Using Node Selectors#

The ICE ClusterWare ™ node selector language can provide a quick, powerful way to target actions at ad hoc groups of compute nodes. Since the language can operate on administrator-defined attributes, they can be highly customized to the administrator’s own cluster and needs.

This section gives additional detail and examples using complex node selectors. For a basic explanation, see Node Selectors.

Example Cluster#

For the examples shown here, assume a cluster set up as follows:

  • Rack 0

    • Head node - head1

    • Storage

    • Cluster core network

  • Rack 1: shared by all users

    • Compute nodes n0 - n39

    • 32 CPUs (11th Gen)

    • 64 GB RAM

  • Rack 2: owned by Engineering Department

    • Compute nodes n40 - n79

    • 32 CPUs (11th Gen)

    • 256 GB RAM

  • Rack 3: owned by Data Science Department

    • Compute nodes n80 - n119

    • 64 CPUs (11th Gen)

    • 64 GB RAM

  • Rack 4: owned by Data Science Department

    • Compute nodes n120 - n159

    • 64 CPUs (11th Gen)

    • 64 GB RAM

  • Rack 5

    • Owned by Engineering Department

      • Compute nodes n160 - n179

      • 32 CPUs (12th Gen)

      • 256 GB RAM

    • Owned by Data Science Department

      • GPU compute nodes gpu0 - gpu19

      • 16 CPUs

      • 64 GB RAM

      • GPU accelerator

Configure Example Cluster#

The following steps complete the example cluster configuration, including adding custom attributes:

  1. Set rack locations:

    cw-nodectl -in[0-39] set rack_location=1
    cw-nodectl -in[40-79] set rack_location=2
    ...
    cw-nodectl -igpu[0-19] set rack_location=5
    

    Since the rack_location attribute does not exist on a default cluster (it's not one of the Reserved Attributes), the first set command creates the new attribute.

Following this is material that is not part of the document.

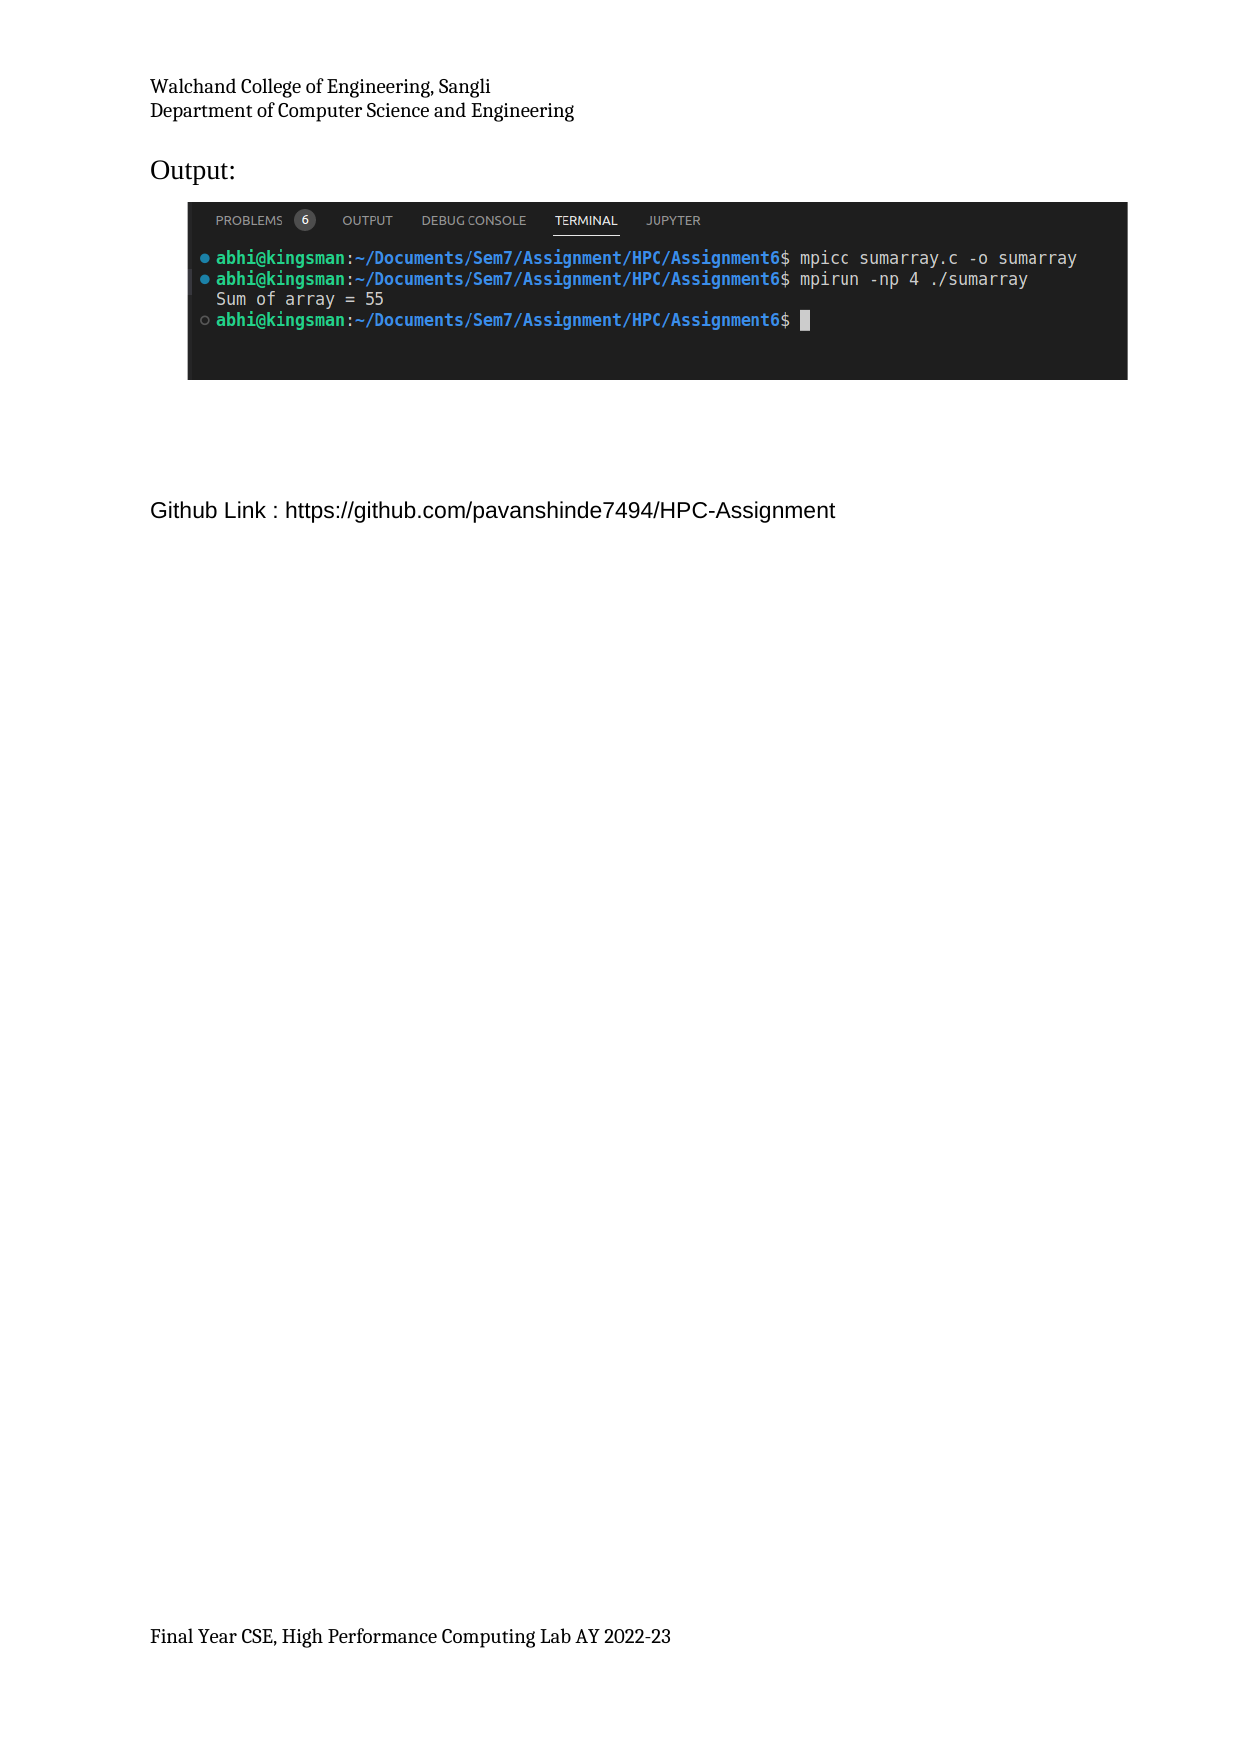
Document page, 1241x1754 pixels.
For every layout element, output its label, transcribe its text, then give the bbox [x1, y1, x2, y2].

  2. Create attribute groups:

    cw-attribctl create name=AllDepts
    cw-attribctl create name=EngDept
    cw-attribctl create name=DataSciDept
    cw-attribctl create name=GpuGroup
    
  3. Join nodes to the attribute groups:

    cw-nodectl -in[0-179],gpu[0-19] join AllDepts
    cw-nodectl -in[40-79,160-179] join EngDept
    cw-nodectl -in[80-159],gpu[0-19] join DataSciDept
    cw-nodectl -igpu[0-19] join GpuGroup
    
  4. Customize the boot configurations if needed. Most compute nodes have _boot_config=DefaultBoot.

    cw-imgctl -iDefaultImage clone name=GpuImage
    cw-bootctl -iDefaultBoot clone name=GpuBoot image=GpuImage
    
  5. Customize the GPU environment:

    cw-modimg -iGpuBoot –chroot
    

Use Node Selectors to Take Actions#

After configuring the example cluster, the following commands take action on sets of nodes using the node selector.

Power off all nodes with the “rack_location” attribute set to 5 (that is, power off everything in rack 5):

cw-nodectl –selector “attributes[rack_location]==5” power off

Tip

While we might be implicitly thinking about compute nodes in this example, you can also tag top-of-rack switches, storage devices, and so on with “rack_location” attributes and then you can truly power off the entire rack with a single command.

Reboot all “11th Gen CPU” servers (perhaps after applying a patch):

cw-nodectl –selector “ ‘11th Gen CPU’ in hw[cpu_model]” reboot

Note

In this case, we surround the string with single quotes to account for the spaces inside the string (backslash-escaped double quotes would also work). Also, note the use of the ‘in’ operator, which tests for a string within a string.